BRIEF 1:
According to the passage on prosopographical methodology below, why does methodology take up a substantial portion of the book? Answer in one to three sentences.
BRIEF 2:
Pick up the passage on prosopographical methodology below and continue it from its final sentence.

TEXT SHOWN:
((
The aspiring prosopographer therefore faces a significant problem: there are very few established methodologies to build on. While the works of Bulliet et al. mentioned in the section above are undoubtedly prosopographical studies of pre-modern Islam, there is little of their methodology that can be directly borrowed and applied to other sources describing different categories of people. For similar reasons, prosopographical studies of non-Islamic cultures are also of limited use. The tools of this trade therefore have to be fashioned en route and they must be accompanied with adequate explanation so that others may also make use of them.
In order for readers to be able to critically engage with the conclusions drawn from any novel research methods, the workings of these methods must first be shown and its tools fully understood. It is for these reasons that methodology and related issues account for a substantial portion of this book. While the conclusions drawn from this research on the subjects of marriage and identity are substantive, the methodology is at least as important; without detailing its underpinnings we are denying scholars the ability to easily replicate this research in the future.
))
EXERCISE DATA:
((
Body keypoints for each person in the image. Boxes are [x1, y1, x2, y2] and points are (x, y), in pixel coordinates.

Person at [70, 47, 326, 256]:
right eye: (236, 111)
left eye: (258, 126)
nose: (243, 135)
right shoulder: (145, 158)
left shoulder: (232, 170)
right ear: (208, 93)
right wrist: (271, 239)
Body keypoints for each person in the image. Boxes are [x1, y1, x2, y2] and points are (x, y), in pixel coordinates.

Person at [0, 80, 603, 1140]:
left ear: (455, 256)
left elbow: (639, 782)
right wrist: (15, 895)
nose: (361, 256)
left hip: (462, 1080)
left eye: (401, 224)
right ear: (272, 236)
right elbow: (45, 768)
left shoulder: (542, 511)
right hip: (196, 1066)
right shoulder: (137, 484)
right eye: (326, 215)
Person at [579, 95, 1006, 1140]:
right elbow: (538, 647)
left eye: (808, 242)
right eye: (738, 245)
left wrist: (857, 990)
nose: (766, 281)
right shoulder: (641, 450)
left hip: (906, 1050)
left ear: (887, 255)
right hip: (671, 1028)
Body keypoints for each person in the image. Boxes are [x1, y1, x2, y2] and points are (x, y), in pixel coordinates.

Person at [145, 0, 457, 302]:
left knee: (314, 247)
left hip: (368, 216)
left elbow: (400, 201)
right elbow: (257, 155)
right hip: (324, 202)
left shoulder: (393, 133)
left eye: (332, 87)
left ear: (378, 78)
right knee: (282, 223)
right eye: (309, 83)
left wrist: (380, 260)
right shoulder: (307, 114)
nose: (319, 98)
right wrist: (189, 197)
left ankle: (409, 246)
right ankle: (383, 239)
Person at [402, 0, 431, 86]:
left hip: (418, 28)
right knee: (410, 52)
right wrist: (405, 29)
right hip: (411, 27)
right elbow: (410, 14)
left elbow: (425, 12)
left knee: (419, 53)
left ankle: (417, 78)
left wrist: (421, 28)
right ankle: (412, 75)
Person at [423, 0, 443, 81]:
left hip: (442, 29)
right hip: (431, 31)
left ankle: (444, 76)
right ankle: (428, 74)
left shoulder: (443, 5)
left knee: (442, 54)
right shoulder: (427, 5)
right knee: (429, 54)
))
RESPONSE BOX 1:
Readers can only critically engage with conclusions drawn from novel research methods if the workings of those methods are shown and their tools fully understood. Detailing the methodology also lets other scholars easily replicate the research in the future.

RESPONSE BOX 2:
1.2 The sources of early Islamic history

A convincing prosopographical methodology rests on the appropriateness of its source material and, as anyone with a degree of familiarity with the historiography of early Islamic history will know, this source material is very complicated. These issues have been discussed extensively in the secondary literature, but in essence the debate centres on what can be considered as primary evidence. Much of our extant historiographical data are presented in a primary, or even a documentary fashion (e. g. eyewitness statements, participant accounts, letters and contracts) but not only was the bulk of this data preserved centuries after the events described, they also bear the marks of repeated retellings and reformulations.17
The scholarly responses to this are typically schematised as falling into two broad categories. On the one side, some historians of the early Islamic period have seen enough of the contradictions and anachronisms of the traditional historical narrative t...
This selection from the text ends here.